Available data —
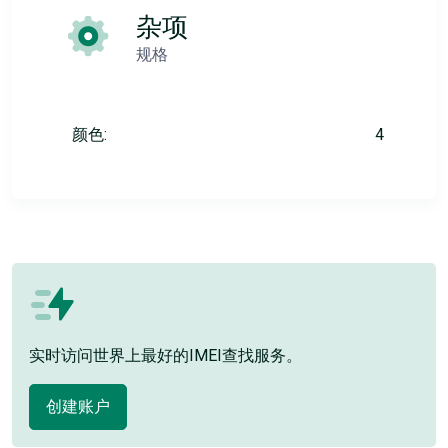
杂项
规格
颜色:
4
实时访问世界上最好的IMEI查找服务。
创建账户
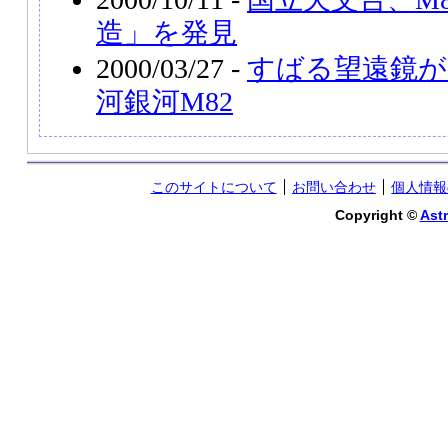
造」を発見
2000/03/27 -
すばる望遠鏡が
河銀河M82
このサイトについて
お問い合わせ
個人情報
Copyright ©
Astr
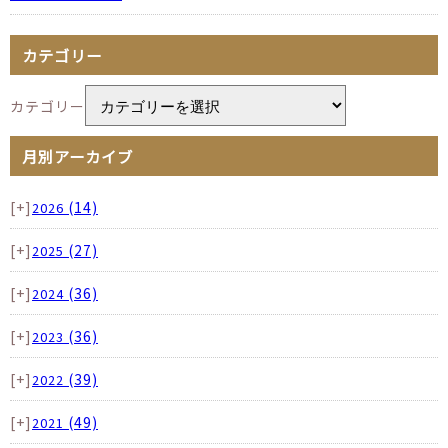
カテゴリー
カテゴリー
月別アーカイブ
[+]
(14)
2026
[+]
(27)
2025
[+]
(36)
2024
[+]
(36)
2023
[+]
(39)
2022
[+]
(49)
2021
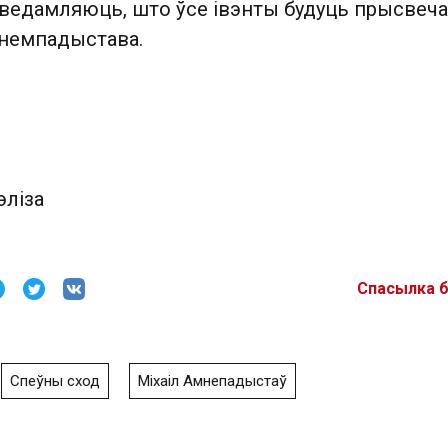
аведамляюць, што ўсе івэнты будуць прысвеч
немпадыстава .
эліза
Спасылка 
Спеўны сход
Міхаіл Амнепадыстаў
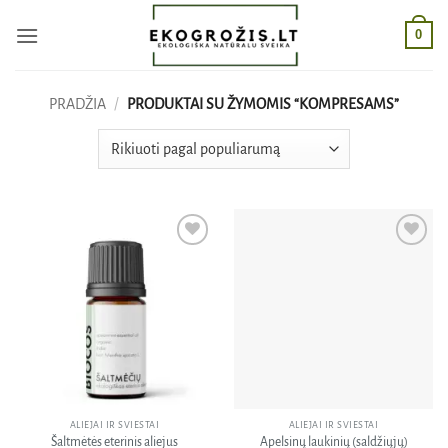
Skip
0
to
content
PRADŽIA
/
PRODUKTAI SU ŽYMOMIS “KOMPRESAMS”
Pridėti
Pridėti
į norų
į norų
sąrašą
sąrašą
ALIEJAI IR SVIESTAI
ALIEJAI IR SVIESTAI
Šaltmėtės eterinis aliejus
Apelsinų laukinių (saldžiųjų)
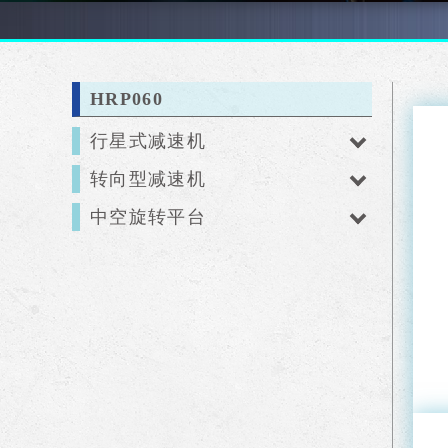
HRP060
行星式减速机
转向型减速机
中空旋转平台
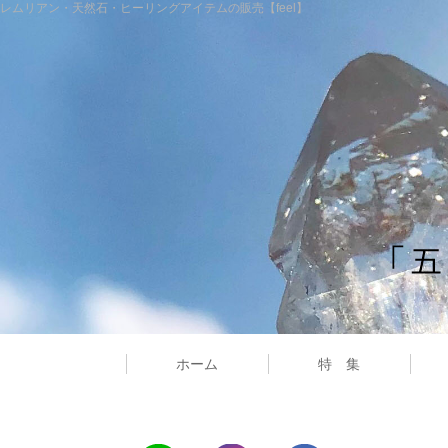
レムリアン・天然石・ヒーリングアイテムの販売【feel】
ホーム
特 集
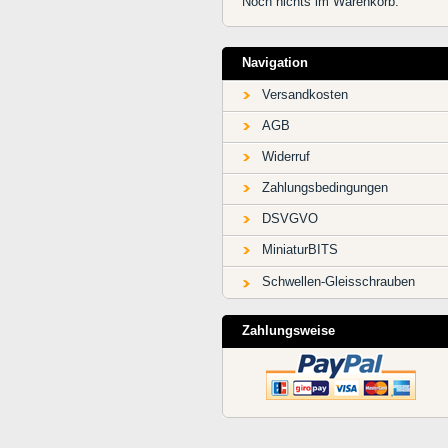
Noch nichts im Warenkorb.
Navigation
Versandkosten
AGB
Widerruf
Zahlungsbedingungen
DSVGVO
MiniaturBITS
Schwellen-Gleisschrauben
Zahlungsweise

About this task —
Each line above should be printed again exactly, though the pictures should not be.

The answer —
杂项
规格
颜色:
4
实时访问世界上最好的IMEI查找服务。
创建账户
造」を発見
2000/03/27 -
すばる望遠鏡が
河銀河M82
このサイトについて
お問い合わせ
個人情報
Copyright ©
Astr
カテゴリー
カテゴリー
月別アーカイブ
[+]
(14)
2026
[+]
(27)
2025
[+]
(36)
2024
[+]
(36)
2023
[+]
(39)
2022
[+]
(49)
2021
аведамляюць, што ўсе івэнты будуць прысвеч
немпадыстава .
эліза
Спасылка 
Спеўны сход
Міхаіл Амнепадыстаў
Skip
0
to
content
PRADŽIA
/
PRODUKTAI SU ŽYMOMIS “KOMPRESAMS”
Pridėti
Pridėti
į norų
į norų
sąrašą
sąrašą
ALIEJAI IR SVIESTAI
ALIEJAI IR SVIESTAI
Šaltmėtės eterinis aliejus
Apelsinų laukinių (saldžiųjų)
HRP060
行星式减速机
转向型减速机
中空旋转平台
レムリアン・天然石・ヒーリングアイテムの販売【feel】
ホーム
特 集
Noch nichts im Warenkorb.
Navigation
Versandkosten
AGB
Widerruf
Zahlungsbedingungen
DSVGVO
MiniaturBITS
Schwellen-Gleisschrauben
Zahlungsweise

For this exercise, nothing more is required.